=== Extracted entries ===

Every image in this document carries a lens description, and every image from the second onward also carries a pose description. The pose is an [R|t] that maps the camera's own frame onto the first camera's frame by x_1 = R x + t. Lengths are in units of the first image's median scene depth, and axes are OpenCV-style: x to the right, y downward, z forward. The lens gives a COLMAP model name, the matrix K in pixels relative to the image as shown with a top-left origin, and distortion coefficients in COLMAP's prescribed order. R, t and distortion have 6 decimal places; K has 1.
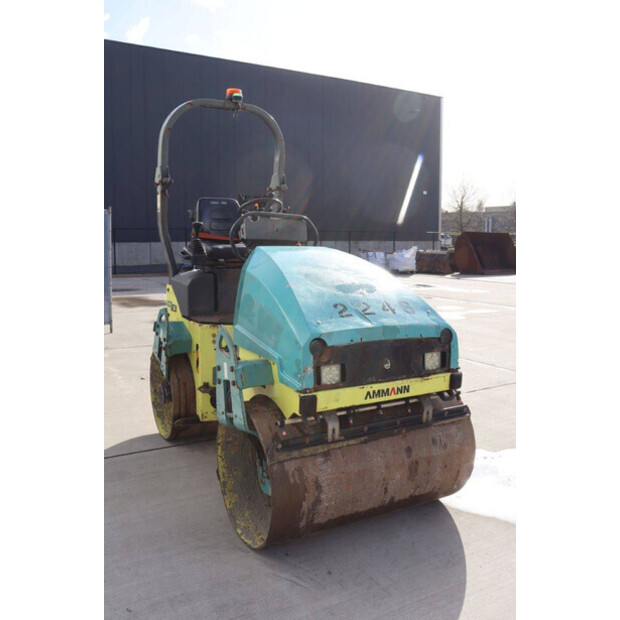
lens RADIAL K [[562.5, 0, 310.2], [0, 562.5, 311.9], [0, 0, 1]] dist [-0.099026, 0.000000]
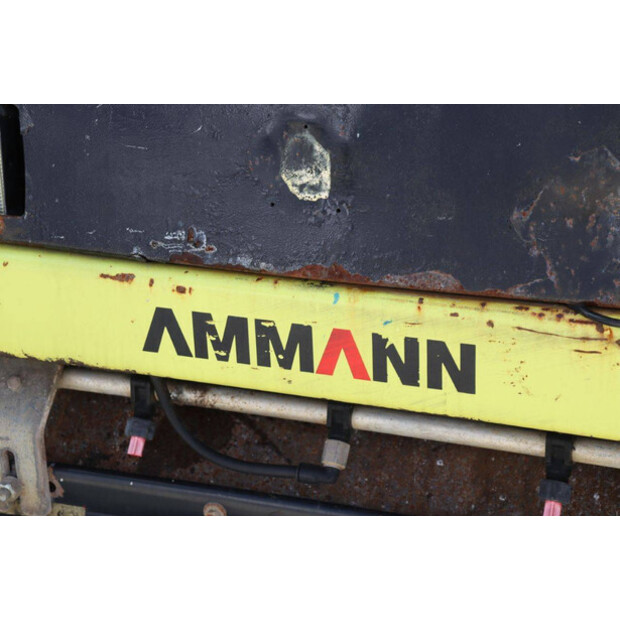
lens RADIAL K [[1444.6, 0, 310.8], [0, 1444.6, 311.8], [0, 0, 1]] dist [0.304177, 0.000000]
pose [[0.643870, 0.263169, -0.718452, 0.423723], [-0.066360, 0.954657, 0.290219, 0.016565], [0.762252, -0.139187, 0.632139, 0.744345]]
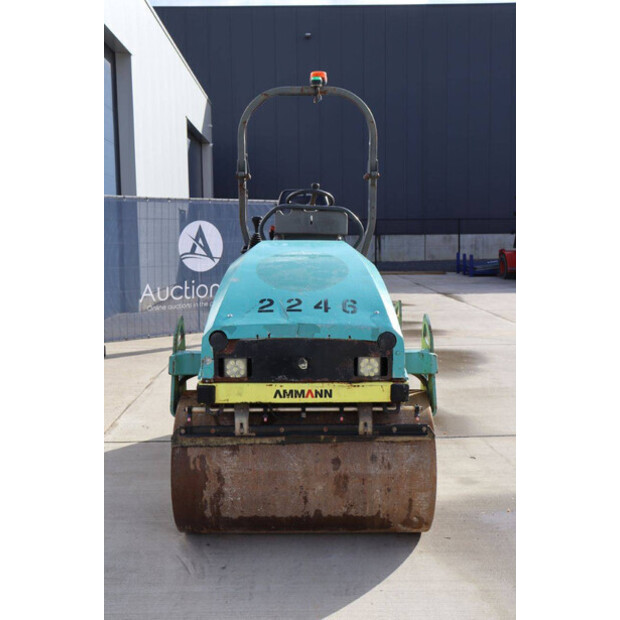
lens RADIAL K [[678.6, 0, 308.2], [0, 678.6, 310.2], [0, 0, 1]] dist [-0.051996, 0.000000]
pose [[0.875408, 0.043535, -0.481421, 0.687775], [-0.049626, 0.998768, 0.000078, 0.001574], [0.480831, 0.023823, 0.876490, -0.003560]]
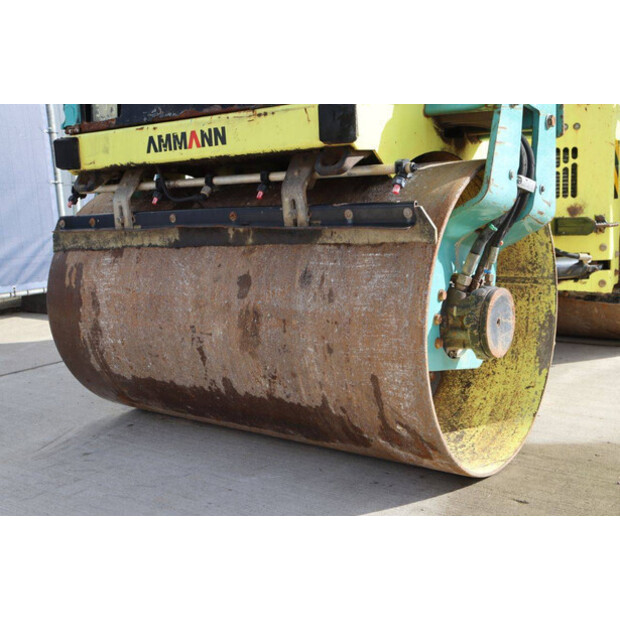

=== Action item ===
With the pictures omitted, the records above are to be repeated exactly.

=== Answer below ===
Every image in this document carries a lens description, and every image from the second onward also carries a pose description. The pose is an [R|t] that maps the camera's own frame onto the first camera's frame by x_1 = R x + t. Lengths are in units of the first image's median scene depth, and axes are OpenCV-style: x to the right, y downward, z forward. The lens gives a COLMAP model name, the matrix K in pixels relative to the image as shown with a top-left origin, and distortion coefficients in COLMAP's prescribed order. R, t and distortion have 6 decimal places; K has 1.
lens RADIAL K [[562.5, 0, 310.2], [0, 562.5, 311.9], [0, 0, 1]] dist [-0.099026, 0.000000]
lens RADIAL K [[1444.6, 0, 310.8], [0, 1444.6, 311.8], [0, 0, 1]] dist [0.304177, 0.000000]
pose [[0.643870, 0.263169, -0.718452, 0.423723], [-0.066360, 0.954657, 0.290219, 0.016565], [0.762252, -0.139187, 0.632139, 0.744345]]
lens RADIAL K [[678.6, 0, 308.2], [0, 678.6, 310.2], [0, 0, 1]] dist [-0.051996, 0.000000]
pose [[0.875408, 0.043535, -0.481421, 0.687775], [-0.049626, 0.998768, 0.000078, 0.001574], [0.480831, 0.023823, 0.876490, -0.003560]]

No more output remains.